▶ _Fragmento del documento_:
☆ ☆ ☆ ☆ ☆ ☆ ☆
La visita fue rodada en invierno, y la mayoría de las escenas ocurren de noche. Quizá la adversidad del clima haya sido elegida para subrayar la naturaleza indomable de estas mujeres, pero al mismo tiempo le otorga a la mayoría de las escenas un matiz melancólico, crepuscular, plagado de connotaciones. Al inicio, las imágenes de la ruta desde el micro, con los autos que pasan retocados por computadora, le dan al film un cariz experimental, el preludio de que se verá algo diferente. Y las mujeres que descienden de los micros, cargando bolsos, en tinieblas, dan la sensación de una actividad clandestina, de algo que se arma a espaldas del mundo. Lo mismo ocurre con los llamados telefónicos que recibe Bibi en su celular, pidiendo alojamiento, armando una agenda, con cierto confort nocturno entre los bártulos apilados de su pequeña habitación. Rodada probablemente en el invierno de 2018, uno de los más crudos de los últimos años, las mujeres dan cuenta del potente frío, protegen a sus hijos. El ambiente hace aún más intensa la idea de una traslación crónica, regular, pero que no deja en algún punto de ser también una aventura.
☆ ☆ ☆ ☆ ☆ ☆ ☆
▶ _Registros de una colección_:
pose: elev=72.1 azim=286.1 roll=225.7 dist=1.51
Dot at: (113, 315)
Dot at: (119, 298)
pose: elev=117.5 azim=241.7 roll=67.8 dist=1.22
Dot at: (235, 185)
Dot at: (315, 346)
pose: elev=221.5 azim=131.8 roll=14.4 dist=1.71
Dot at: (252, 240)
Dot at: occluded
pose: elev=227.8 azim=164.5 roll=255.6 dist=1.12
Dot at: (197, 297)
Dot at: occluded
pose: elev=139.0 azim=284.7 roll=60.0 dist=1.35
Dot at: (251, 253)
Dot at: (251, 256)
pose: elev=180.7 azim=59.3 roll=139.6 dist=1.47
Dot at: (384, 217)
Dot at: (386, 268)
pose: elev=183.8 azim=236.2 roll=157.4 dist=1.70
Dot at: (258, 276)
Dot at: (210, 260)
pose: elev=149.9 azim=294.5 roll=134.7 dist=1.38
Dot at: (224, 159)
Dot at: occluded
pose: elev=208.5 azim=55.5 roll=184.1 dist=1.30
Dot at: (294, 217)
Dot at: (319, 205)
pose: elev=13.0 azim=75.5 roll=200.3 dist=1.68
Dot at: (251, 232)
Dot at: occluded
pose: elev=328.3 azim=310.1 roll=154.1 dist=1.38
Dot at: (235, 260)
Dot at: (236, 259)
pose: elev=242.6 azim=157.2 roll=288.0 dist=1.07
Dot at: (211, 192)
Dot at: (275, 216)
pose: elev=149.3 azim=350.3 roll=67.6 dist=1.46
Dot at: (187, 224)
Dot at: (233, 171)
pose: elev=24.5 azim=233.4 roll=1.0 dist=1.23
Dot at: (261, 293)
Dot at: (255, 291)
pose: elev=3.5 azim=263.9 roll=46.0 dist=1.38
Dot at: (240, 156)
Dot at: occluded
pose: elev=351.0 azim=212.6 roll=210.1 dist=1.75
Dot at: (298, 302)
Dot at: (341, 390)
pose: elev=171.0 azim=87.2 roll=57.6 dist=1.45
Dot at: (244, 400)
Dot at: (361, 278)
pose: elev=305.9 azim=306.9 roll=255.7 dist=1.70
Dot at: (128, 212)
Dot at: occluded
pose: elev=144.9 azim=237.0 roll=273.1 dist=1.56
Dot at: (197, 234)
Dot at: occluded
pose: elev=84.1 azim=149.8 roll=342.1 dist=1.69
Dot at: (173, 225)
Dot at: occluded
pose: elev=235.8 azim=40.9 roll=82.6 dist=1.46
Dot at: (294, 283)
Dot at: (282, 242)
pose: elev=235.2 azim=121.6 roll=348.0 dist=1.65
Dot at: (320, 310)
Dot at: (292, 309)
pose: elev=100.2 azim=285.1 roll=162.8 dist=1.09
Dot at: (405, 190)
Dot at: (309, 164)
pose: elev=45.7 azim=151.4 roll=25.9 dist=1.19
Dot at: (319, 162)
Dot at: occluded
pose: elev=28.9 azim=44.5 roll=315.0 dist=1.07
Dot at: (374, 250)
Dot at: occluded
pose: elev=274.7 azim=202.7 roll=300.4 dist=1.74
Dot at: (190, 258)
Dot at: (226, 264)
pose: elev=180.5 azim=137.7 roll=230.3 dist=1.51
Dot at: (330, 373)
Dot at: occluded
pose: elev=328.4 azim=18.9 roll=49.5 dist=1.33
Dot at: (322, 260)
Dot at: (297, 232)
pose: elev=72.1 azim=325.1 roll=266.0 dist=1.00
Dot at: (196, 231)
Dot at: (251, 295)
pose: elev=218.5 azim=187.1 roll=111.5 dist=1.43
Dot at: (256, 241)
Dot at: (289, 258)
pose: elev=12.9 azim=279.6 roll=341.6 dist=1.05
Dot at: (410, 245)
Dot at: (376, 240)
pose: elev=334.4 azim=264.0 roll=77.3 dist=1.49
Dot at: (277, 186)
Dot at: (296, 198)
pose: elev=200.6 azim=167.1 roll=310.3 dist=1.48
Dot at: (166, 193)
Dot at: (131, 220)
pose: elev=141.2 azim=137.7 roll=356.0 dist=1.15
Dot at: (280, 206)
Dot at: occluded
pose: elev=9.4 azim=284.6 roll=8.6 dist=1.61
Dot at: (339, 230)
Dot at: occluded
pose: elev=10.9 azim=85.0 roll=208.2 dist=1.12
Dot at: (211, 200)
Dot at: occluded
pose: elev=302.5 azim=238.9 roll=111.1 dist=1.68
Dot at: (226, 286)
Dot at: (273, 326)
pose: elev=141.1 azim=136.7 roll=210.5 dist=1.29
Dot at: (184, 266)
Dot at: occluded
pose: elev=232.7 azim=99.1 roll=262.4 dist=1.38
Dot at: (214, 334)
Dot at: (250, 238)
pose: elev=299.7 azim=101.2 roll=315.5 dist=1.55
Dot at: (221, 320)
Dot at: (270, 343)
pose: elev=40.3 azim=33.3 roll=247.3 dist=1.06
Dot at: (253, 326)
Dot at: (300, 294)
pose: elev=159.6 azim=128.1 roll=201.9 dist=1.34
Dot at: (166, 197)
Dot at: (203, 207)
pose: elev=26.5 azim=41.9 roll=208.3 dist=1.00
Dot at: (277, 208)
☆ ☆ ☆ ☆ ☆ ☆ ☆
▶ _Tu tarea_: Prolonga el comentario sobre la película La visita a partir de su última oración.

▶ _Respuesta_:
Colás estructura el documental bajo dos ejes, dos personajes-lugar que dan cabida a sus crónicas. Por un lado está Emilio, el despensero, a quien las mujeres llaman con cierto desdén el Gallego. Personaje de unos cincuenta años, Emilio no tiene acento español, pero tiene el local atiborrado de banderines y pósters que hacen alusión a España; él también es, de algún modo, un desclasado, un extranjero. Es también el personaje que le da cierto tinte de ficción al documental: Emilio acaba siendo el malo de la película. A sus clientas las trata con desidia cuando no con sarcasmo, y les provee de todo, desde cargas de celular hasta el uso del baño, siempre a costa de un precio. Este proceder fenicio le gana la antipatía de sus clientas, que no obstante quedan cautivas de su comercio, en este universo cerrado. En las antípodas de Emilio está Bibi, quien ejerce un emprendimiento solidario. Años atrás, cansada de hacer el periplo habitual, ella decidió establecerse en Sierra Chica para estar cerca de su marido, y también para dar hospedaje a amigas o mujeres necesitadas. Bibi es el símbolo de la confraternidad, y es al mismo tiempo quien da voz al documental. Colás se limita a mostrar y dejar hablar. En la voz de Bibi se reúnen las voces del resto; son sus pedidos de comprensión, de un trato más digno y justo, los que constituyen el mensaje ulterior de La visita. Pero nunca como un pedido, nunca como un reclamo. Ese es el forte de Colás, su estampa de crack, su capacidad de decirlo todo sin forzar nada, con una extraña poesía que está ahí lista, sólo para ser recogida por la cámara.